I have discovered that with this project, often the difficulty lies not in the cooking, but in the eating. It's not just the logistics of getting everyone together to eat, (challenging though that is), but also physically eating all the food I've been making. We all know about Nigella's more-than-generous portioning - which can, sometimes, give a wonderful feeling of celebratory feasting. In my everyday life, however, I just end up feeling like I'm the bloody Super-Size Me guy. (You know that guy who ate nothing but crazy quantities of MacDonalds for 30 days?) Admittedly, I'm eating food of infinitely better quality, and much greater variety, but still, a vague feeling of resentment (towards myself and my inability to portion control), always threatens to settle each evening as I carefully gladwrap yet another serving of food which, trust me, will die a slow and mouldy death in my fridge. More than halfway through my project, I'm JUST about starting to learn how to adjust the recipe quantities to suit my own appetites and budget.

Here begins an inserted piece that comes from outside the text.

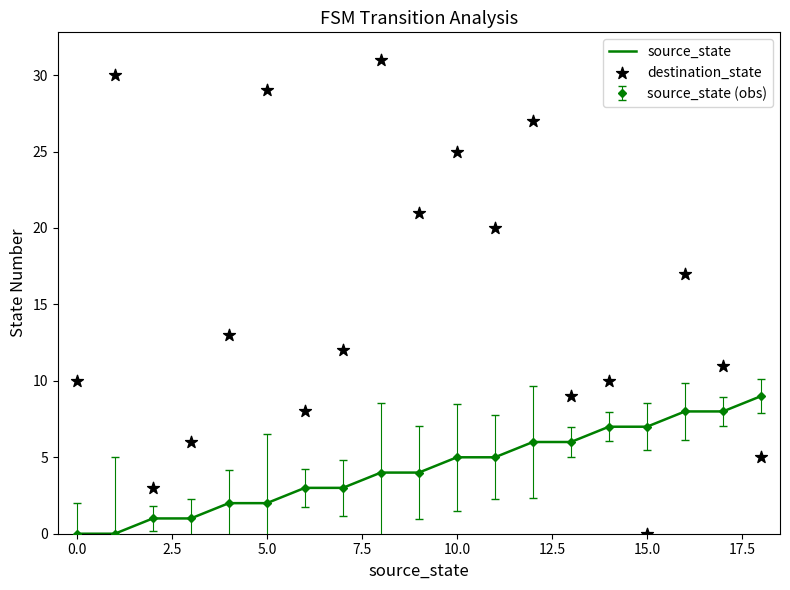

Which series has the largest Y range (max minus min)?

destination_state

Case in point - the roast pork. After Thursday's pork fest, I have two big bowls of cold roast pork sitting in the fridge, and I have a sneaking suspicion that most of it will not get eaten. Ever. Mum and I did have a good go yesterday, though, for our lunch.
I made sandwiches on sourdough bread, with roast pork, the rhubarb-horseradish sauce, some lettuce and onion mush, and served them with packet chips. (It's an English thing, I'm told).

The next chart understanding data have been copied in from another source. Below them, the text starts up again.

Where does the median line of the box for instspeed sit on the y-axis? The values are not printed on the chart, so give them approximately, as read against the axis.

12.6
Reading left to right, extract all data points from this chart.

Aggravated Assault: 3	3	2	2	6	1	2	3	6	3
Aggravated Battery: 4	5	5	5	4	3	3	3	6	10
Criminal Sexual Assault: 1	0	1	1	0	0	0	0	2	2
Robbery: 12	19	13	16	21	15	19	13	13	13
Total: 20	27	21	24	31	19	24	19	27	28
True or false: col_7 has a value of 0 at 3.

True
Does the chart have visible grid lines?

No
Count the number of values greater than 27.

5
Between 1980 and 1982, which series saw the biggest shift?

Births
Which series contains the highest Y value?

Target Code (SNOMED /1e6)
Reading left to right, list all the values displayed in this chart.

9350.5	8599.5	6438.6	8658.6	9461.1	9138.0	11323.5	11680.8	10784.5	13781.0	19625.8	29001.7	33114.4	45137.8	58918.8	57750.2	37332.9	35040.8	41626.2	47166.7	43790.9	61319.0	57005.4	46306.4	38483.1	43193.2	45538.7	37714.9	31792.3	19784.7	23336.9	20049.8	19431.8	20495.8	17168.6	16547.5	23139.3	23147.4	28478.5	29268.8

Sandwich and crisps - very nice.
I made a pudding 2 days earlier, for the simple reason that I was home alone, I was free, and I needed to get through some recipes. Furthermore, I knew that this particular pudding wouldn't need to be eaten immediately. Rather, we could just take a more drawn-out approach of picking at it whenever we felt the urge.
194. Baked Aromatic Spiced Plums (Cooking in Advance)
195. Barbados Cream (Cooking in Advance)
These plums are a favourite pudding in Nigella's household, she writes. And, as a bonus, they can be kept in the fridge for 2-3 days, or frozen "with impunity". To make them, you cut some plums in half, removing the stone, and layer them cut-side down in a dish. Then, pour over a syrup made of red wine, cloves, bay leaves, cinnamon and honey, and bake, covered, for an hour. After they're cool, you can just leave them in the fridge until you want them.
Plums
The Barbados cream, Nigella's suggested accompaniment, is equal quantities of double cream and Greek yogurt, mixed together and thickly sprinkled with brown sugar. She says to use 300ml of each, but I cleverly only used 200ml of each. How's that for portion control?!
After the stipulated 48 hours in the fridge, the sugar on top melts into a thin brown layer of sweetness.
Barbados Cream
So Mum and I ate this for dessert on Friday lunch. It was.... ok. The cooked plums were very sour (easily rectified), but they also had this kind of weird taste to them. (After having eaten them again today, I realised that it was the bay leaves... yurgh!). The cream, however, was good, and the bland fatness of it was the perfect foil for the sharp plums.
Dessert
As I said, I did have these plums again today, and they definitely improve with more time and sugar. I don't want to freeze them, because impunity or not, they will be forgotten about. I'm just going to have them for breakfast with yogurt and other fruit.